▶ **AIM**
Copy the lines of the stored records below without changing anything.

--- START MATERIAL PROVIDED ---

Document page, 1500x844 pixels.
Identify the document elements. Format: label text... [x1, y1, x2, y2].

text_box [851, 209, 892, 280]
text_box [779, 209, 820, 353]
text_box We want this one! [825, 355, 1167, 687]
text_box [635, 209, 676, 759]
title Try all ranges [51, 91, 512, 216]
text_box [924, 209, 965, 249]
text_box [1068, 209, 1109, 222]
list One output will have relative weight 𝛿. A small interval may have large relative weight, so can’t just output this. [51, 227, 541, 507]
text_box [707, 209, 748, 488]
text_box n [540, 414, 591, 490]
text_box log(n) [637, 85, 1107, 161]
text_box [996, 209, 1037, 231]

--- END MATERIAL PROVIDED ---

▶ **FULL RESPONSE**
Document page, 1500x844 pixels.
Identify the document elements. Format: label text... [x1, y1, x2, y2].

text_box [851, 209, 892, 280]
text_box [779, 209, 820, 353]
text_box We want this one! [825, 355, 1167, 687]
text_box [635, 209, 676, 759]
title Try all ranges [51, 91, 512, 216]
text_box [924, 209, 965, 249]
text_box [1068, 209, 1109, 222]
list One output will have relative weight 𝛿. A small interval may have large relative weight, so can’t just output this. [51, 227, 541, 507]
text_box [707, 209, 748, 488]
text_box n [540, 414, 591, 490]
text_box log(n) [637, 85, 1107, 161]
text_box [996, 209, 1037, 231]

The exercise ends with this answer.